- The Washington Times - Tuesday, June 21, 2022

The House Jan. 6 committee has subpoenaed a British documentary filmmaker who had access to President Trump’s inner circle in the weeks leading up to the 2021 attack on the Capitol.

The committee demanded in the subpoena that Alex Holder hand over raw footage he obtained “pertaining to discussions of election fraud or election integrity surrounding the November 2020 election,” interviews conducted with key members of the administration, and any footage taken on the day of the attack.

The subpoena, which the committee issued last week, was first reported by Politico on Tuesday.

Mr. Holder, who was working on a project about the Trump reelection campaign in the weeks leading up to the attack, said in a statement that he is fully cooperating with the committee and has “dutifully handed over all the materials the committee has asked for.”

“When we began this project in September 2020, we could have never predicted that our work would one day be subpoenaed by Congress,” he said. “As a British filmmaker, I had no agenda coming into this. We simply wanted to better understand who the Trumps were and what motivated them to hold onto power so desperately.”

The committee has, on several occasions, leaned on filmmakers and journalists to fill in the gaps throughout its nearly yearlong investigation.

In December, freelance photojournalist Amy Harris sued the committee over its subpoena of her phone records. She said the subpoena violated the longstanding legal protections for journalists.

In the months leading up to Jan. 6, Ms. Harris had been covering the Proud Boys and was present as members of the group stormed the Capitol. Several of her photographs from Jan. 6 were published in major publications, including The Washington Post and the Cincinnati Enquirer.

“These protections reflect a paramount public interest in the existence and maintenance of a vigorous, aggressive and independent press capable of furthering a robust, unfettered debate over controversial matters and are based on the firm recognition that effective newsgathering depends significantly on journalists’ ability to secure the confidence and trust of their sources,” her complaint said.

The committee also showcased testimony from Nick Quested, another British documentary filmmaker who filmed members of the Proud Boys during the Capitol riot, in its primetime hearing earlier this month.

Before giving public testimony, Mr. Quested participated in closed-door interviews with the committee and handed over footage to the panel.

The committee on Tuesday is holding its fourth hearing in a series of public appearances which the panel kicked off this month to unpack its findings.
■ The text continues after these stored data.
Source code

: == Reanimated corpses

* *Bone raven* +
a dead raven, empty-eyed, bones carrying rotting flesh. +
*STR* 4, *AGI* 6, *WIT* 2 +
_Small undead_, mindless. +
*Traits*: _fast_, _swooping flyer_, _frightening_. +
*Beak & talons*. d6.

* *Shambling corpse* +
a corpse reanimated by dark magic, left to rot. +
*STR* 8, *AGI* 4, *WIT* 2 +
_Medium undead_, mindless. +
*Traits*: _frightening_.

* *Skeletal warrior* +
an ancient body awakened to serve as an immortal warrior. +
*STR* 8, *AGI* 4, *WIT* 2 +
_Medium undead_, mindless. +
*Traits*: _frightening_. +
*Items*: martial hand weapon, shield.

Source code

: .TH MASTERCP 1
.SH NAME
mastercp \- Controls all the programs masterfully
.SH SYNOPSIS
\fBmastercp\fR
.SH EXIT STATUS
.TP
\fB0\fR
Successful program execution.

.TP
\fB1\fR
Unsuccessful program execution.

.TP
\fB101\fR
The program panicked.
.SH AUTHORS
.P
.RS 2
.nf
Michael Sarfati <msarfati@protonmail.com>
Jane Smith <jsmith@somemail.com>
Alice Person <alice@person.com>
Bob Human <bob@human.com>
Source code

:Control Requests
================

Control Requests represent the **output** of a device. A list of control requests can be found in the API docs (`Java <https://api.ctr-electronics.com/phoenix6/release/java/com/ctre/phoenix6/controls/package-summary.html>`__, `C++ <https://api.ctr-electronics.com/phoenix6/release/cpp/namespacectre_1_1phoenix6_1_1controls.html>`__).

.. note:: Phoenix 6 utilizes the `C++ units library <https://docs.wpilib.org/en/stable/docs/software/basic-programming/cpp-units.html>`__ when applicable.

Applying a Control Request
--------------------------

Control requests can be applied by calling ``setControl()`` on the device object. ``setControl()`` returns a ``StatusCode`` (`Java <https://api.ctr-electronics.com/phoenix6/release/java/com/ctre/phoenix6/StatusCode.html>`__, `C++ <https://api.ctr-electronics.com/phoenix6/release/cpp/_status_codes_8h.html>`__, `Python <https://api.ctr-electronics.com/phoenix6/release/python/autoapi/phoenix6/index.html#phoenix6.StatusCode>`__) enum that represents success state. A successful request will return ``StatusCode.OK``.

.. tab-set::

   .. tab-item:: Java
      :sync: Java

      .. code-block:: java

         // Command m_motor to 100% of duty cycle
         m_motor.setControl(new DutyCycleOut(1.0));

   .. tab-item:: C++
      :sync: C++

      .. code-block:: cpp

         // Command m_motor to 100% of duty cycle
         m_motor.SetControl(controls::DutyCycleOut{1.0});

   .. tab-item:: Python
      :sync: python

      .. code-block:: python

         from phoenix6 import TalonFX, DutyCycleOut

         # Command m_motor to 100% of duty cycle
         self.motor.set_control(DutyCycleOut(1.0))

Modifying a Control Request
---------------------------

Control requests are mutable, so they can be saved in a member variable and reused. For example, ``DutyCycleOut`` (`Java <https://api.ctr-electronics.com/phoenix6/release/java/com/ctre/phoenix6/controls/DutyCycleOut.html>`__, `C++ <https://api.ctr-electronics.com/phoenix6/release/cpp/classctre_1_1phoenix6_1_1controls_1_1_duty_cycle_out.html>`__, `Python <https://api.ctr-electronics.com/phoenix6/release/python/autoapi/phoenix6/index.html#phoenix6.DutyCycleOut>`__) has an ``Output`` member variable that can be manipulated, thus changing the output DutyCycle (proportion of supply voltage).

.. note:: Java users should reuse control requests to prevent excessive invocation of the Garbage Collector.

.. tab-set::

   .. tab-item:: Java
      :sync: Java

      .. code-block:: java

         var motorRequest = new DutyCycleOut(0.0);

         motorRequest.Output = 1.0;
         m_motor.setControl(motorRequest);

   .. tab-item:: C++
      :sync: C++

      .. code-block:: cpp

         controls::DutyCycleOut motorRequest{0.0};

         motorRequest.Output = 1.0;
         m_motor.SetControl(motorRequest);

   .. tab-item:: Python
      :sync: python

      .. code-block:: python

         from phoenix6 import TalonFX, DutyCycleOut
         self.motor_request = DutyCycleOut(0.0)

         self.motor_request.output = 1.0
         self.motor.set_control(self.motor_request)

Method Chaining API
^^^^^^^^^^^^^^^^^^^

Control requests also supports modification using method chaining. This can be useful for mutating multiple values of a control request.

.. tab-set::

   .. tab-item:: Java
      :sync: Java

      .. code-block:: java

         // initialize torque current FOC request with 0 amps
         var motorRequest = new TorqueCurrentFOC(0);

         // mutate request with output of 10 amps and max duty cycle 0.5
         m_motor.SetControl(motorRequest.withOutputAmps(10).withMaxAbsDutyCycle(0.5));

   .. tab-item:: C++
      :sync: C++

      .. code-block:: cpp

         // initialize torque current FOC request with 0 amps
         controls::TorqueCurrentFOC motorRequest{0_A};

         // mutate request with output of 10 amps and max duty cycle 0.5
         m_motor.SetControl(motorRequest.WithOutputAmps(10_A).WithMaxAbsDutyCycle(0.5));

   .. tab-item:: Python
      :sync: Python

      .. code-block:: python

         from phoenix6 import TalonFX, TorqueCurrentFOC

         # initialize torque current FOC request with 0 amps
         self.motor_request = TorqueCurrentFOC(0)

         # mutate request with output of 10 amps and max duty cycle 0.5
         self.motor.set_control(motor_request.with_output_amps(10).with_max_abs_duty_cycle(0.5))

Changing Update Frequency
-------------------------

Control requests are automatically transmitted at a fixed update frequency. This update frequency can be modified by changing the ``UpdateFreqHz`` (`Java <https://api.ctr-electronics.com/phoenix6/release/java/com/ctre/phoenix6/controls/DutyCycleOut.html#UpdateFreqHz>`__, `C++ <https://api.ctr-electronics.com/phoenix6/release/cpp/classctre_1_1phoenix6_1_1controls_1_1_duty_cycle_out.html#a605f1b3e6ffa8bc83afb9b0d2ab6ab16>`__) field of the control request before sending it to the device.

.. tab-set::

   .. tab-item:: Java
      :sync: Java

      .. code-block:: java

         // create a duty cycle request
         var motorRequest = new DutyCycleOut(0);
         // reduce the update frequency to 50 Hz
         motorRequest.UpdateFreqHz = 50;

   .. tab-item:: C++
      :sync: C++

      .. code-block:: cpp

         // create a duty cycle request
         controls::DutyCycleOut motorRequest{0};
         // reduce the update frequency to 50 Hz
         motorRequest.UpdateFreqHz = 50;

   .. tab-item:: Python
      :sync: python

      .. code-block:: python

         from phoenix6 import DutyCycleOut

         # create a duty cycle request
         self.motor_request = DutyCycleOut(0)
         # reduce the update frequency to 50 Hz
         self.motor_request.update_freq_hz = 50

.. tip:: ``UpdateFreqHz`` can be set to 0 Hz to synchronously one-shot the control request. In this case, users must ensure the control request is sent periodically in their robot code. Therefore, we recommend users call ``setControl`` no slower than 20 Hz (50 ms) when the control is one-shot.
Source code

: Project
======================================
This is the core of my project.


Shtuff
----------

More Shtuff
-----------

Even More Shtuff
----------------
Republicans, who nearly unanimously oppose the committee, accuse Democrats of staging the hearing to smear Mr. Trump and the GOP and to distract from the party’s failure to address inflation and other issues more important to voters.

Mr. Trump has said the committee is a “kangaroo court.” He said the sole aim of the committee is to bar him from running in the 2024 presidential election.

On Friday, Mr. Trump called the committee members “con artists” at a conference hosted by the Faith and Freedom Coalition.

“There’s no clearer example of the menacing spirit that has devoured the American left than the disgraceful performance being staged by the ‘Unselect Committee,’” Mr. Trump said.